Requirement: What you return must match the entries word for word, minus the pictures.

+++

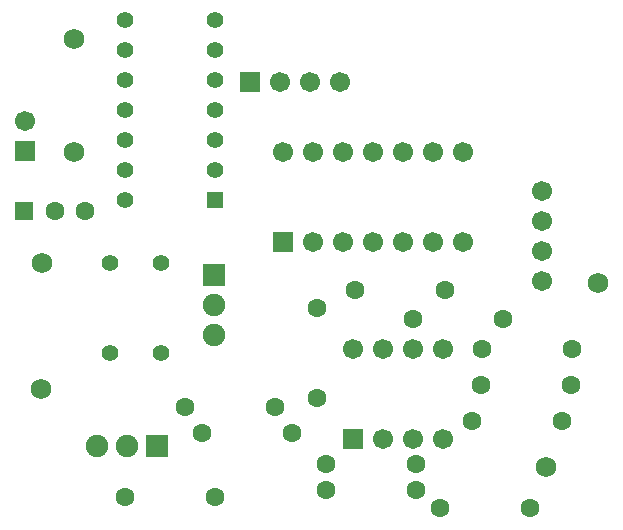
<source format=gbs>
G04*
G04 #@! TF.GenerationSoftware,Altium Limited,Altium Designer,19.1.8 (144)*
G04*
G04 Layer_Color=16711935*
%FSLAX23Y23*%
%MOIN*%
G70*
G01*
G75*
%ADD19C,0.068*%
%ADD20C,0.063*%
%ADD21C,0.069*%
%ADD22C,0.067*%
%ADD23R,0.067X0.067*%
%ADD24C,0.055*%
%ADD25R,0.063X0.063*%
%ADD26C,0.056*%
%ADD27R,0.056X0.056*%
%ADD28R,0.067X0.067*%
%ADD29C,0.075*%
%ADD30R,0.075X0.075*%
%ADD31R,0.075X0.075*%
D19*
X2073Y2800D02*
D03*
X2070Y2380D02*
D03*
X3753Y2120D02*
D03*
X3925Y2735D02*
D03*
D20*
X2990Y2650D02*
D03*
Y2350D02*
D03*
X2217Y2975D02*
D03*
X2115D02*
D03*
X2905Y2235D02*
D03*
X2605D02*
D03*
X2850Y2320D02*
D03*
X2550D02*
D03*
X3610Y2615D02*
D03*
X3310D02*
D03*
X3835Y2395D02*
D03*
X3535D02*
D03*
X3840Y2515D02*
D03*
X3540D02*
D03*
X3020Y2130D02*
D03*
X3320D02*
D03*
X2650Y2020D02*
D03*
X2350D02*
D03*
X3415Y2710D02*
D03*
X3115D02*
D03*
X3805Y2275D02*
D03*
X3505D02*
D03*
X3320Y2045D02*
D03*
X3020D02*
D03*
X3700Y1985D02*
D03*
X3400D02*
D03*
D21*
X2180Y3172D02*
D03*
Y3548D02*
D03*
D22*
X3410Y2515D02*
D03*
X3310D02*
D03*
X3210D02*
D03*
X3110D02*
D03*
X3410Y2215D02*
D03*
X3310D02*
D03*
X3210D02*
D03*
X2975Y2870D02*
D03*
X3075D02*
D03*
X3175D02*
D03*
X3275D02*
D03*
X3375D02*
D03*
X3475D02*
D03*
X2875Y3170D02*
D03*
X2975D02*
D03*
X3075D02*
D03*
X3175D02*
D03*
X3275D02*
D03*
X3375D02*
D03*
X3475D02*
D03*
X2015Y3275D02*
D03*
X2865Y3405D02*
D03*
X2965D02*
D03*
X3065D02*
D03*
X3740Y2940D02*
D03*
Y2840D02*
D03*
Y2740D02*
D03*
Y3040D02*
D03*
D23*
X3110Y2215D02*
D03*
X2875Y2870D02*
D03*
X2015Y3175D02*
D03*
D24*
X2470Y2800D02*
D03*
Y2500D02*
D03*
X2300D02*
D03*
Y2800D02*
D03*
D25*
X2013Y2975D02*
D03*
D26*
X2350Y3010D02*
D03*
Y3110D02*
D03*
Y3210D02*
D03*
Y3310D02*
D03*
Y3410D02*
D03*
Y3510D02*
D03*
Y3610D02*
D03*
X2650D02*
D03*
Y3510D02*
D03*
Y3410D02*
D03*
Y3310D02*
D03*
Y3210D02*
D03*
Y3110D02*
D03*
D27*
Y3010D02*
D03*
D28*
X2765Y3405D02*
D03*
D29*
X2255Y2190D02*
D03*
X2355D02*
D03*
X2645Y2660D02*
D03*
Y2560D02*
D03*
D30*
X2455Y2190D02*
D03*
D31*
X2645Y2760D02*
D03*
M02*

</source>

+++

Output below:
<source format=gbs>
G04*
G04 #@! TF.GenerationSoftware,Altium Limited,Altium Designer,19.1.8 (144)*
G04*
G04 Layer_Color=16711935*
%FSLAX23Y23*%
%MOIN*%
G70*
G01*
G75*
%ADD19C,0.068*%
%ADD20C,0.063*%
%ADD21C,0.069*%
%ADD22C,0.067*%
%ADD23R,0.067X0.067*%
%ADD24C,0.055*%
%ADD25R,0.063X0.063*%
%ADD26C,0.056*%
%ADD27R,0.056X0.056*%
%ADD28R,0.067X0.067*%
%ADD29C,0.075*%
%ADD30R,0.075X0.075*%
%ADD31R,0.075X0.075*%
D19*
X2073Y2800D02*
D03*
X2070Y2380D02*
D03*
X3753Y2120D02*
D03*
X3925Y2735D02*
D03*
D20*
X2990Y2650D02*
D03*
Y2350D02*
D03*
X2217Y2975D02*
D03*
X2115D02*
D03*
X2905Y2235D02*
D03*
X2605D02*
D03*
X2850Y2320D02*
D03*
X2550D02*
D03*
X3610Y2615D02*
D03*
X3310D02*
D03*
X3835Y2395D02*
D03*
X3535D02*
D03*
X3840Y2515D02*
D03*
X3540D02*
D03*
X3020Y2130D02*
D03*
X3320D02*
D03*
X2650Y2020D02*
D03*
X2350D02*
D03*
X3415Y2710D02*
D03*
X3115D02*
D03*
X3805Y2275D02*
D03*
X3505D02*
D03*
X3320Y2045D02*
D03*
X3020D02*
D03*
X3700Y1985D02*
D03*
X3400D02*
D03*
D21*
X2180Y3172D02*
D03*
Y3548D02*
D03*
D22*
X3410Y2515D02*
D03*
X3310D02*
D03*
X3210D02*
D03*
X3110D02*
D03*
X3410Y2215D02*
D03*
X3310D02*
D03*
X3210D02*
D03*
X2975Y2870D02*
D03*
X3075D02*
D03*
X3175D02*
D03*
X3275D02*
D03*
X3375D02*
D03*
X3475D02*
D03*
X2875Y3170D02*
D03*
X2975D02*
D03*
X3075D02*
D03*
X3175D02*
D03*
X3275D02*
D03*
X3375D02*
D03*
X3475D02*
D03*
X2015Y3275D02*
D03*
X2865Y3405D02*
D03*
X2965D02*
D03*
X3065D02*
D03*
X3740Y2940D02*
D03*
Y2840D02*
D03*
Y2740D02*
D03*
Y3040D02*
D03*
D23*
X3110Y2215D02*
D03*
X2875Y2870D02*
D03*
X2015Y3175D02*
D03*
D24*
X2470Y2800D02*
D03*
Y2500D02*
D03*
X2300D02*
D03*
Y2800D02*
D03*
D25*
X2013Y2975D02*
D03*
D26*
X2350Y3010D02*
D03*
Y3110D02*
D03*
Y3210D02*
D03*
Y3310D02*
D03*
Y3410D02*
D03*
Y3510D02*
D03*
Y3610D02*
D03*
X2650D02*
D03*
Y3510D02*
D03*
Y3410D02*
D03*
Y3310D02*
D03*
Y3210D02*
D03*
Y3110D02*
D03*
D27*
Y3010D02*
D03*
D28*
X2765Y3405D02*
D03*
D29*
X2255Y2190D02*
D03*
X2355D02*
D03*
X2645Y2660D02*
D03*
Y2560D02*
D03*
D30*
X2455Y2190D02*
D03*
D31*
X2645Y2760D02*
D03*
M02*

</source>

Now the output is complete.